The government is punting its defense. It seems to be assuming that the judge won’t rule for Greenberg and award meaningful damages, or if it does, it will easily get the verdict overturned on appeal. By contrast, I think the odds are high that the judge rules for Greenberg and also awards big damages. Anything over $500 million would have the government up in arms, while I expect any damages to be at least $1 billion.
But appeal is another kettle of fish. I’d hazard it depends almost entirely on what judge they get.

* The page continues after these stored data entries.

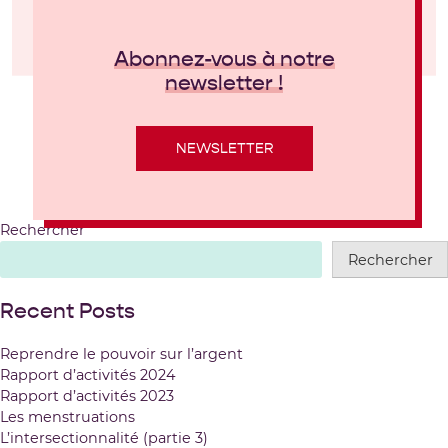
Abonnez-vous à notre
newsletter !
NEWSLETTER
Rechercher
Rechercher
Recent Posts
Reprendre le pouvoir sur l’argent
Rapport d’activités 2024
Rapport d’activités 2023
Les menstruations
L’intersectionnalité (partie 3)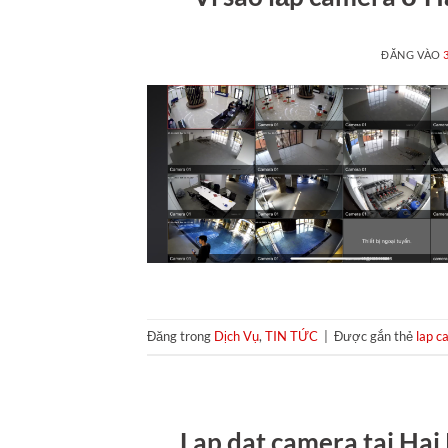
ĐĂNG VÀO
Đăng trong
Dịch Vụ
,
TIN TỨC
|
Được gắn thẻ
lap c
Lap dat camera tai Hai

As terrible as the facts are relative to what powers the Fed actually has by statute, the bar is now packed with judges who seem perfectly comfortable in engaging in tortured readings of the law to render decisions in favor of the “bigger” party, which is usually big business but here it the government.
LOL “depends which judge they get” LOL
We’re not talking about some street hood, we’re talking about the US Government itself and there could not be a more central crime to the entire fabric of the country and its entire economy. Will NO ONE stand up and scream that we have sold the very basic founding principles of this country down the tubes? That we are now a nation of men and not of laws?
“What would you do? Cut a great road through the law to get after the Devil? … And when the last law was down, and the Devil turned round on you – where would you hide, Roper, the laws all being flat? This country is planted thick with laws from coast to coast, Man’s laws, not God’s, and if you cut them down – and you’re just the man to do it – do you really think you could stand upright in the winds that would blow then?” A Man for All Seasons
The judge in this case has been given plenty of opportunities to dismiss this case in favor of the defendant and has not!
It would seem to me unpossible for any appeal from the defendant, to an adverse verdict for the plantiff, to prevail.
Huh?
If the plaintiff loses, it’s the plaintiff (Starr) that would appeal.